Authorities in Mexico have arrested suspects in the killing of a seven-year-old girl whose murder rocked the capital with protests, Mexico City Mayor Claudia Sheinbaum said.
The body of Fatima Cecilia Aldrighetti was discovered over the weekend in a plastic rubbish bag, sparking outrage over growing violence against women in Mexico.
“The alleged perpetrators of the femicide of the minor Fatima Cecilia were arrested in a town in the state of Mexico,” Sheinbaum said Wednesday on Twitter.
Sheinbaum had earlier said that the two suspects are apparently a couple and that witnesses told investigators the pair had abandoned their rented home in a southern neighbourhood of the capital on Saturday, the day before the girl’s body was discovered.
Authorities searched the house on Tuesday night and found clothing and other items belonging to the girl.
Sheinbaum also said the woman was known to the girl’s family. The previous day, Aldrighetti’s grandfather told The Associated Press news agency that he did not recognise a police sketch of the female suspect, but authorities on Wednesday released photographs of both suspects.
Aldrighetti, who was buried on Tuesday by grieving family members, friends and neighbours, was seen on surveillance video leaving her school on February 11 with a woman who was not her mother. That day her mother was about 15 to 20 minutes late in picking her up, according to family members.
In Mexico City, grade-school students often walk out of school after classes to meet parents waiting on the sidewalks, but there have been few controls to ensure someone is there to meet them.
The girl’s grandfather and others have criticised the school for turning Aldrighetti out onto the street when classes were done for the day and for not calling police to come get her when there was no parent present to pick her out.
Children who are not picked up are supposed to be taken to a prosecutor’s facility in the central neighbourhood of Doctores. It can take an hour or more to get there from outlying neighbourhoods, especially when the sprawling capital’s notorious traffic is at its peak.
With the death of Aldrighetti, officials have said they plan to have prosecutor’s offices around the city care for children who are not picked up until their parents are able to claim them.
Sheinbam said officials also plan to bolster protocols for identifying people who pick kids up from school, accelerate deployment of security cameras and have uniformed workers on hand for security at drop-off and pick-up hours.

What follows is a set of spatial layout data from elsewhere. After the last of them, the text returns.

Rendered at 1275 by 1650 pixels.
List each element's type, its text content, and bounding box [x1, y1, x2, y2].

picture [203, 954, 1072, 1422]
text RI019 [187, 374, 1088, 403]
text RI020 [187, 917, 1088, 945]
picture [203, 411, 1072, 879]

City prosecutors said the arrest warrants would be on charges of kidnapping with intent to cause harm. More charges such as for murder could be added later.
Authorities lost a full day in searching for Aldrighetti because they waited for a formal missing person’s case file to be opened.

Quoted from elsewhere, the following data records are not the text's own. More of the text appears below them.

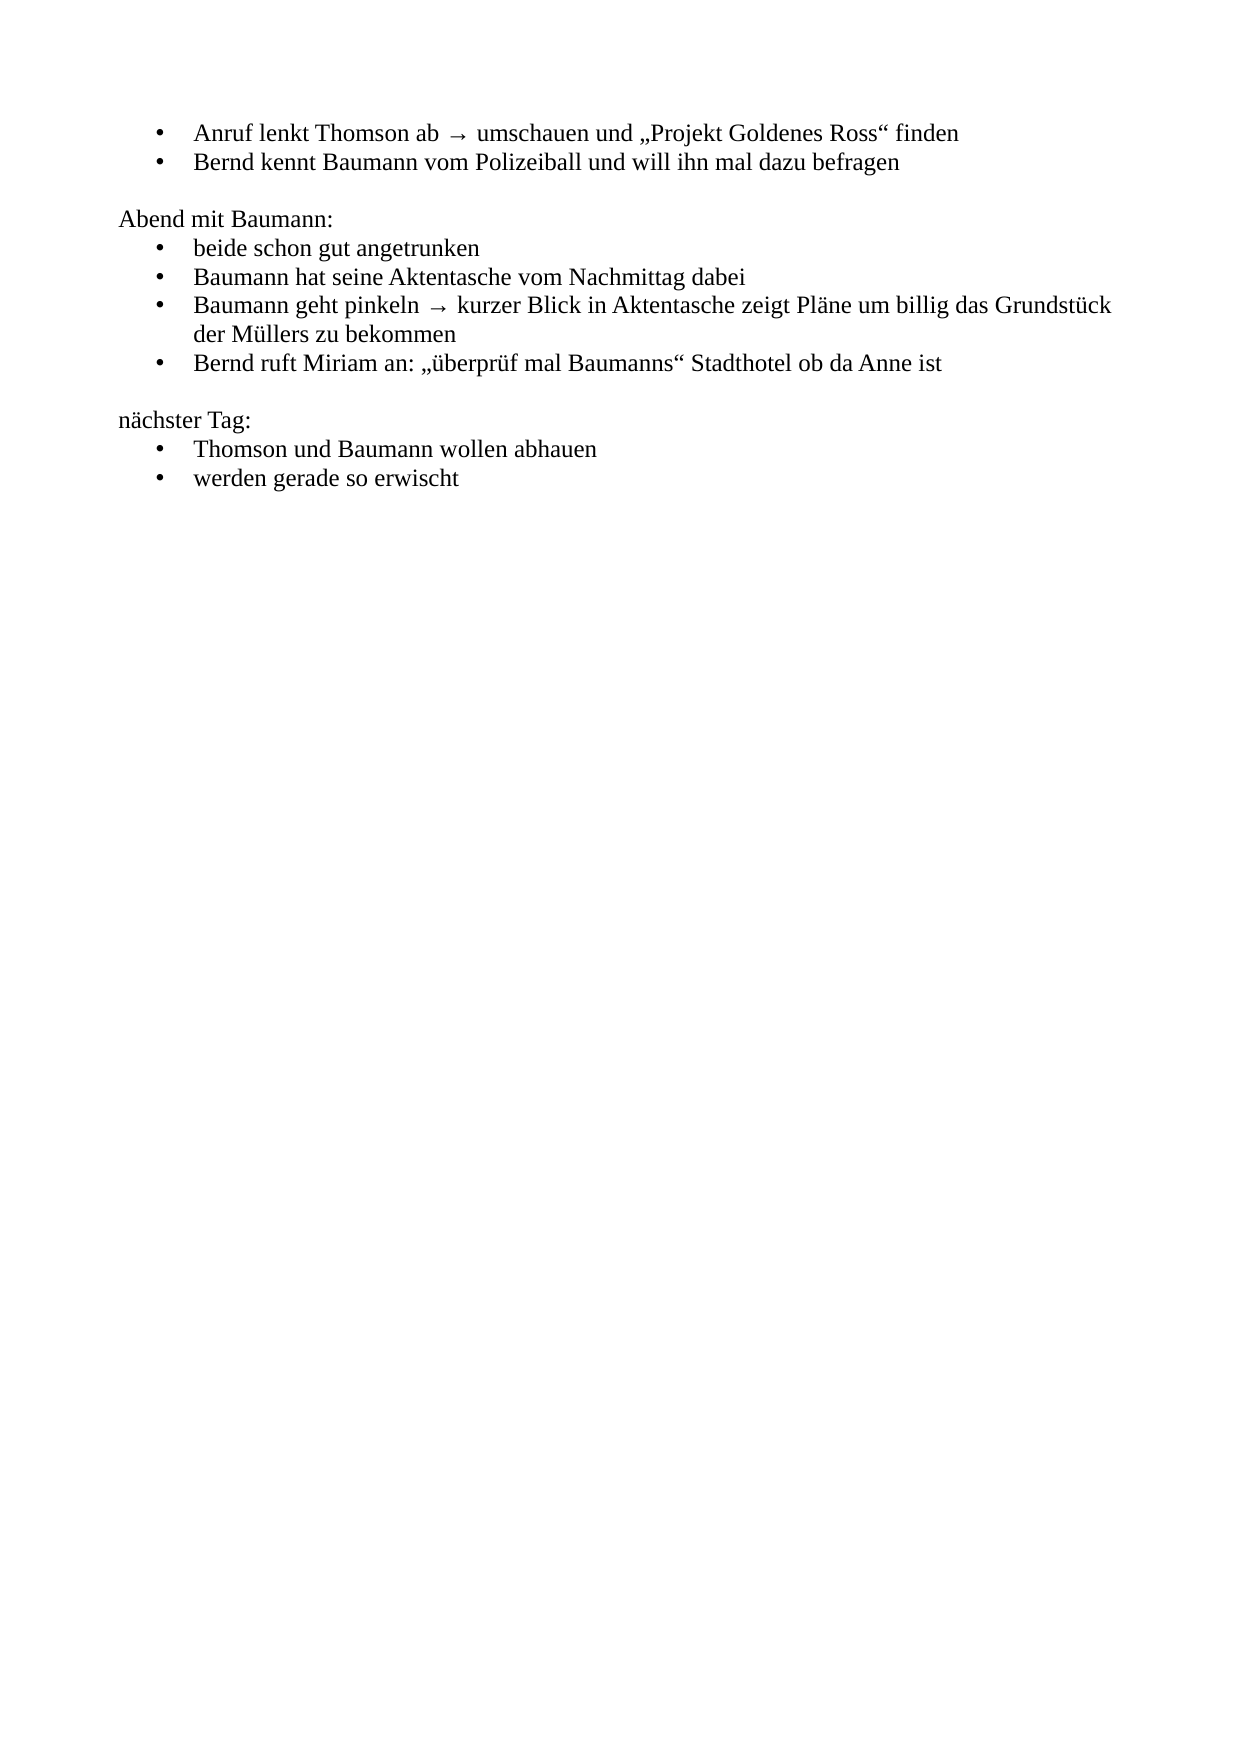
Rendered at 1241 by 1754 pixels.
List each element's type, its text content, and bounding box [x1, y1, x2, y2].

list Baumann hat seine Aktentasche vom Nachmittag dabei [156, 262, 1122, 291]
list Anruf lenkt Thomson ab → umschauen und „Projekt Goldenes Ross“ finden [156, 118, 1122, 147]
text nächster Tag: [118, 406, 1122, 434]
list werden gerade so erwischt [156, 463, 1122, 492]
list Thomson und Baumann wollen abhauen [156, 434, 1122, 463]
list Bernd ruft Miriam an: „überprüf mal Baumanns“ Stadthotel ob da Anne ist [156, 348, 1122, 377]
text Abend mit Baumann: [118, 204, 1122, 233]
list Baumann geht pinkeln → kurzer Blick in Aktentasche zeigt Pläne um billig das Grundstück der Müllers zu bekommen [156, 291, 1122, 348]
list Bernd kennt Baumann vom Polizeiball und will ihn mal dazu befragen [156, 147, 1122, 176]
list beide schon gut angetrunken [156, 233, 1122, 262]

Sheinbaum said officials were reviewing the timeline of response from when the girl was first reported missing.
The abduction and killing of the seven-year-old came just two days after Ingrid Escamilla, a young Mexico City resident, was allegedly murdered by a boyfriend. The man, who has been arrested and purportedly confessed to killing Escamilla with a knife, mutilated her body and flushed part of her corpse into the sewer.
Outrage grew after local media published horrific photos of the skinned corpse, apparently leaked by city police officers.
The killings have proved a politically difficult issue for President Andres Manuel Lopez Obrador, who said protests over the killings were an attempt to distract attention from his social programmes.
Last week, Lopez Obrador showed little patience for those who questioned him about the government’s commitment to fighting violence against women.
“This issue has been manipulated a lot in the media,” the president said on Monday, adding, “I don’t want the issue just to be women’s killings.”
In the wake of the protests, Mexico’s lower house of congress has proposed toughening prison sentences for the murder of women and sexual abuse of minors.